The touching account of Mephibosheth, King Saul’s crippled grandson who is first seen in II Samuel 4:4 and then more fully introduced in chapter 9, has been enjoyed down through the centuries by believers and used effectively in the preaching of the gospel of the grace of God to sinners. What worshiping soul who has an appreciation of the grace of God toward helpless sinners can fail to see himself or herself through the eyes of this pathetic character, raised up from a seemingly hopeless existence to such great enjoyment and blessing!
King David was not constrained to act upon a merely humane or utilitarian motive in his own mind, nor was he persuaded by human influence, when he invited Mephibosheth into his own house and to his table, where there would be both abundance and fellowship to enjoy together. David was a man after God’s own heart, and because of that, he enjoyed the grace of God in his own soul more than most of his contemporaries did. It was out of that wellspring of enjoyment that David reached out – reached down – to the house of Saul in order to show “the kindness of God” to a self-described “dead dog” and descendant of his envious and hateful predecessor. By that act of mercy crowned with grace, David brought Mephibosheth into the circle of undeserved favor that he himself knew in the presence of Jehovah, and that the lame man came to enjoy for himself.
How can we tell the extent to which Mephibosheth appreciated the position of grace into which he was brought at the king’s table? We perceive it by his earnest response to David in II Samuel 19, when he is finally able to come out to meet the king upon his return from exile. It is clear that Mephibosheth deeply felt and mourned David’s absence, having neglected his personal care and grooming during the time he was deprived of fellowship. No doubt his sustenance had been provided while the king was gone, but it was the lack of communion with his “lord the king” that broke his heart and depressed his spirit.
Adding to his grief over David’s exile was the opportunistic treachery of Ziba, notable servant of the house of Saul, who apparently lied to the king about Mephibosheth’s motives. Ziba did in fact profit from the slight and dishonor he did to his crippled master, and we may wonder at the haste of David in assigning to Ziba all that belonged to Mephibosheth. If David is a type of Christ in the matter of showing such undeserved favor at an earlier time, how then could David fail in his discernment of Ziba’s accusations against his master’s son?1 And why does David not fully rectify the matter and restore Mephibosheth’s possessions in full when he finally appears and provides a legitimate answer to his inquiry: “Why didst thou not go with me, Mephibosheth?”

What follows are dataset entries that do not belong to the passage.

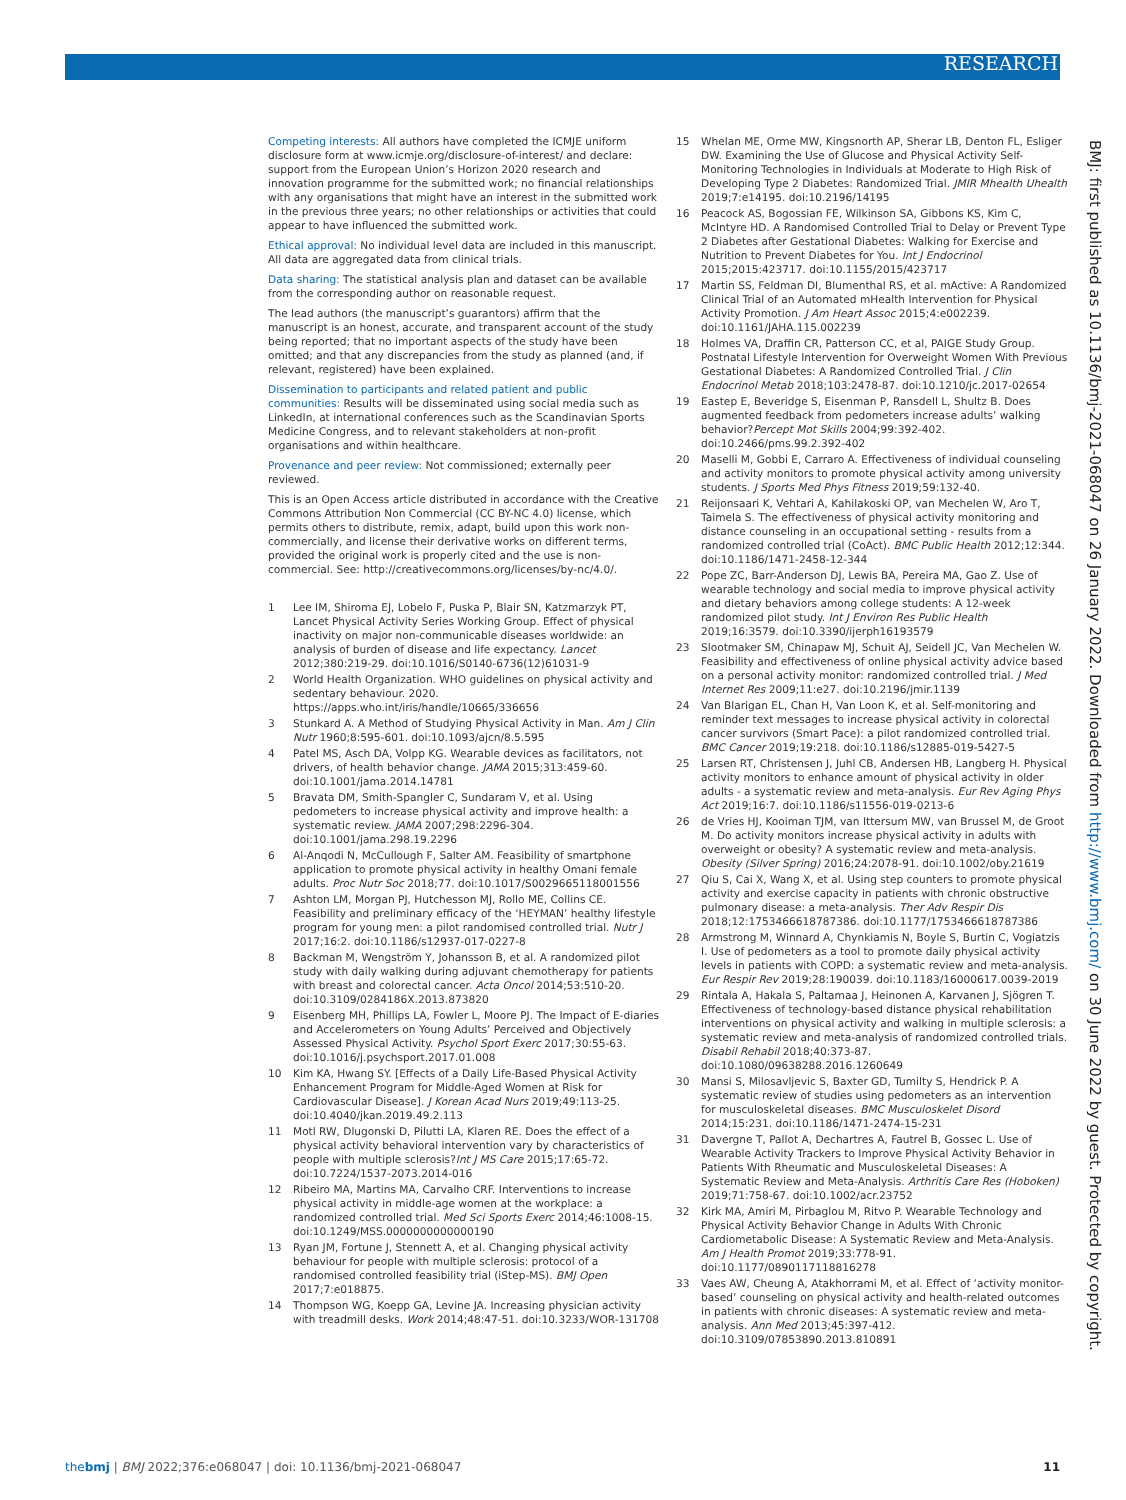RESEARCH
Competing interests: All authors have completed the ICMJE uniform disclosure form at www.icmje.org/disclosure-of-interest/ and declare: support from the European Union’s Horizon 2020 research and innovation programme for the submitted work; no financial relationships with any organisations that might have an interest in the submitted work in the previous three years; no other relationships or activities that could appear to have influenced the submitted work.
Ethical approval: No individual level data are included in this manuscript. All data are aggregated data from clinical trials.
Data sharing: The statistical analysis plan and dataset can be available from the corresponding author on reasonable request.
The lead authors (the manuscript’s guarantors) affirm that the manuscript is an honest, accurate, and transparent account of the study being reported; that no important aspects of the study have been omitted; and that any discrepancies from the study as planned (and, if relevant, registered) have been explained.
Dissemination to participants and related patient and public communities: Results will be disseminated using social media such as LinkedIn, at international conferences such as the Scandinavian Sports Medicine Congress, and to relevant stakeholders at non-profit organisations and within healthcare.
Provenance and peer review: Not commissioned; externally peer reviewed.
This is an Open Access article distributed in accordance with the Creative Commons Attribution Non Commercial (CC BY-NC 4.0) license, which permits others to distribute, remix, adapt, build upon this work non-commercially, and license their derivative works on different terms, provided the original work is properly cited and the use is non-commercial. See: http://creativecommons.org/licenses/by-nc/4.0/.
1 Lee IM, Shiroma EJ, Lobelo F, Puska P, Blair SN, Katzmarzyk PT, Lancet Physical Activity Series Working Group. Effect of physical inactivity on major non-communicable diseases worldwide: an analysis of burden of disease and life expectancy. Lancet 2012;380:219-29. doi:10.1016/S0140-6736(12)61031-9
2 World Health Organization. WHO guidelines on physical activity and sedentary behaviour. 2020. https://apps.who.int/iris/handle/10665/336656
3 Stunkard A. A Method of Studying Physical Activity in Man. Am J Clin Nutr 1960;8:595-601. doi:10.1093/ajcn/8.5.595
4 Patel MS, Asch DA, Volpp KG. Wearable devices as facilitators, not drivers, of health behavior change. JAMA 2015;313:459-60. doi:10.1001/jama.2014.14781
5 Bravata DM, Smith-Spangler C, Sundaram V, et al. Using pedometers to increase physical activity and improve health: a systematic review. JAMA 2007;298:2296-304. doi:10.1001/jama.298.19.2296
6 Al-Anqodi N, McCullough F, Salter AM. Feasibility of smartphone application to promote physical activity in healthy Omani female adults. Proc Nutr Soc 2018;77. doi:10.1017/S0029665118001556
7 Ashton LM, Morgan PJ, Hutchesson MJ, Rollo ME, Collins CE. Feasibility and preliminary efficacy of the ‘HEYMAN’ healthy lifestyle program for young men: a pilot randomised controlled trial. Nutr J 2017;16:2. doi:10.1186/s12937-017-0227-8
8 Backman M, Wengström Y, Johansson B, et al. A randomized pilot study with daily walking during adjuvant chemotherapy for patients with breast and colorectal cancer. Acta Oncol 2014;53:510-20. doi:10.3109/0284186X.2013.873820
9 Eisenberg MH, Phillips LA, Fowler L, Moore PJ. The Impact of E-diaries and Accelerometers on Young Adults’ Perceived and Objectively Assessed Physical Activity. Psychol Sport Exerc 2017;30:55-63. doi:10.1016/j.psychsport.2017.01.008
10 Kim KA, Hwang SY. [Effects of a Daily Life-Based Physical Activity Enhancement Program for Middle-Aged Women at Risk for Cardiovascular Disease]. J Korean Acad Nurs 2019;49:113-25. doi:10.4040/jkan.2019.49.2.113
11 Motl RW, Dlugonski D, Pilutti LA, Klaren RE. Does the effect of a physical activity behavioral intervention vary by characteristics of people with multiple sclerosis?Int J MS Care 2015;17:65-72. doi:10.7224/1537-2073.2014-016
12 Ribeiro MA, Martins MA, Carvalho CRF. Interventions to increase physical activity in middle-age women at the workplace: a randomized controlled trial. Med Sci Sports Exerc 2014;46:1008-15. doi:10.1249/MSS.0000000000000190
13 Ryan JM, Fortune J, Stennett A, et al. Changing physical activity behaviour for people with multiple sclerosis: protocol of a randomised controlled feasibility trial (iStep-MS). BMJ Open 2017;7:e018875.
14 Thompson WG, Koepp GA, Levine JA. Increasing physician activity with treadmill desks. Work 2014;48:47-51. doi:10.3233/WOR-131708
15 Whelan ME, Orme MW, Kingsnorth AP, Sherar LB, Denton FL, Esliger DW. Examining the Use of Glucose and Physical Activity Self-Monitoring Technologies in Individuals at Moderate to High Risk of Developing Type 2 Diabetes: Randomized Trial. JMIR Mhealth Uhealth 2019;7:e14195. doi:10.2196/14195
16 Peacock AS, Bogossian FE, Wilkinson SA, Gibbons KS, Kim C, McIntyre HD. A Randomised Controlled Trial to Delay or Prevent Type 2 Diabetes after Gestational Diabetes: Walking for Exercise and Nutrition to Prevent Diabetes for You. Int J Endocrinol 2015;2015:423717. doi:10.1155/2015/423717
17 Martin SS, Feldman DI, Blumenthal RS, et al. mActive: A Randomized Clinical Trial of an Automated mHealth Intervention for Physical Activity Promotion. J Am Heart Assoc 2015;4:e002239. doi:10.1161/JAHA.115.002239
18 Holmes VA, Draffin CR, Patterson CC, et al, PAIGE Study Group. Postnatal Lifestyle Intervention for Overweight Women With Previous Gestational Diabetes: A Randomized Controlled Trial. J Clin Endocrinol Metab 2018;103:2478-87. doi:10.1210/jc.2017-02654
19 Eastep E, Beveridge S, Eisenman P, Ransdell L, Shultz B. Does augmented feedback from pedometers increase adults’ walking behavior?Percept Mot Skills 2004;99:392-402. doi:10.2466/pms.99.2.392-402
20 Maselli M, Gobbi E, Carraro A. Effectiveness of individual counseling and activity monitors to promote physical activity among university students. J Sports Med Phys Fitness 2019;59:132-40.
21 Reijonsaari K, Vehtari A, Kahilakoski OP, van Mechelen W, Aro T, Taimela S. The effectiveness of physical activity monitoring and distance counseling in an occupational setting - results from a randomized controlled trial (CoAct). BMC Public Health 2012;12:344. doi:10.1186/1471-2458-12-344
22 Pope ZC, Barr-Anderson DJ, Lewis BA, Pereira MA, Gao Z. Use of wearable technology and social media to improve physical activity and dietary behaviors among college students: A 12-week randomized pilot study. Int J Environ Res Public Health 2019;16:3579. doi:10.3390/ijerph16193579
23 Slootmaker SM, Chinapaw MJ, Schuit AJ, Seidell JC, Van Mechelen W. Feasibility and effectiveness of online physical activity advice based on a personal activity monitor: randomized controlled trial. J Med Internet Res 2009;11:e27. doi:10.2196/jmir.1139
24 Van Blarigan EL, Chan H, Van Loon K, et al. Self-monitoring and reminder text messages to increase physical activity in colorectal cancer survivors (Smart Pace): a pilot randomized controlled trial. BMC Cancer 2019;19:218. doi:10.1186/s12885-019-5427-5
25 Larsen RT, Christensen J, Juhl CB, Andersen HB, Langberg H. Physical activity monitors to enhance amount of physical activity in older adults - a systematic review and meta-analysis. Eur Rev Aging Phys Act 2019;16:7. doi:10.1186/s11556-019-0213-6
26 de Vries HJ, Kooiman TJM, van Ittersum MW, van Brussel M, de Groot M. Do activity monitors increase physical activity in adults with overweight or obesity? A systematic review and meta-analysis. Obesity (Silver Spring) 2016;24:2078-91. doi:10.1002/oby.21619
27 Qiu S, Cai X, Wang X, et al. Using step counters to promote physical activity and exercise capacity in patients with chronic obstructive pulmonary disease: a meta-analysis. Ther Adv Respir Dis 2018;12:1753466618787386. doi:10.1177/1753466618787386
28 Armstrong M, Winnard A, Chynkiamis N, Boyle S, Burtin C, Vogiatzis I. Use of pedometers as a tool to promote daily physical activity levels in patients with COPD: a systematic review and meta-analysis. Eur Respir Rev 2019;28:190039. doi:10.1183/16000617.0039-2019
29 Rintala A, Hakala S, Paltamaa J, Heinonen A, Karvanen J, Sjögren T. Effectiveness of technology-based distance physical rehabilitation interventions on physical activity and walking in multiple sclerosis: a systematic review and meta-analysis of randomized controlled trials. Disabil Rehabil 2018;40:373-87. doi:10.1080/09638288.2016.1260649
30 Mansi S, Milosavljevic S, Baxter GD, Tumilty S, Hendrick P. A systematic review of studies using pedometers as an intervention for musculoskeletal diseases. BMC Musculoskelet Disord 2014;15:231. doi:10.1186/1471-2474-15-231
31 Davergne T, Pallot A, Dechartres A, Fautrel B, Gossec L. Use of Wearable Activity Trackers to Improve Physical Activity Behavior in Patients With Rheumatic and Musculoskeletal Diseases: A Systematic Review and Meta-Analysis. Arthritis Care Res (Hoboken) 2019;71:758-67. doi:10.1002/acr.23752
32 Kirk MA, Amiri M, Pirbaglou M, Ritvo P. Wearable Technology and Physical Activity Behavior Change in Adults With Chronic Cardiometabolic Disease: A Systematic Review and Meta-Analysis. Am J Health Promot 2019;33:778-91. doi:10.1177/0890117118816278
33 Vaes AW, Cheung A, Atakhorrami M, et al. Effect of ‘activity monitor-based’ counseling on physical activity and health-related outcomes in patients with chronic diseases: A systematic review and meta-analysis. Ann Med 2013;45:397-412. doi:10.3109/07853890.2013.810891
BMJ: first published as 10.1136/bmj-2021-068047 on 26 January 2022. Downloaded from http://www.bmj.com/ on 30 June 2022 by guest. Protected by copyright.
thebmj | BMJ 2022;376:e068047 | doi: 10.1136/bmj-2021-068047 11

There may come a time in our lives when we believe we have been treated unjustly or dishonored in some way by others, whether we have a close relationship with them or a merely casual one. We may be found complaining to the Lord in our hearts about the slander or slight, and we may think we deserve vindication, but this will only serve to hinder our communion with Him who orders all things for our good and blessing. We can learn from Mephibosheth in such situations. Perhaps he was much grieved by the wrong done to himself, while he was missing the fellowship of the king, but when once he was restored to the enjoyment of the presence of that one who had lavished such grace upon him and set him at his table, peripheral things just faded away as unimportant.
We may not understand the ways of God in withholding benefits from us that we hoped to enjoy, or when He removes in part some of those objects with natural appeal that we once valued, while allowing others to possess them. We may also spend much time wishing for vindication and restored honor among peers, along with other natural advantages that may be coveted and partaken of apart from communion with Christ. But may it rather be that we learn the lesson that the story of Mephibosheth would teach our hearts by the Spirit, which I suggest to be this: an appreciation of the grace shown us by God our Savior, in daily communion with the Lord Jesus and with a desire for His honor, will cause the appeal of peripheral things and interests to dim to the point that we are content with the way He administers matters among His servants. This surely is the path to fullness of joy and blessing.
“. . . My lord the king is as an angel of God;2 do therefore what is good in thy sight. For all my father’s house were but dead men before my lord the king; and thou didst set thy servant among them that eat at thine own table. What further right therefore have I? and for what should I cry any more to the king?” And the king said to him, “Why speakest thou any more of thy matters? I have said [or: decided], Thou and Ziba divide the land.” And Mephibosheth said to the king, “Let him even take all, since my lord the king is come again in peace to his own house.”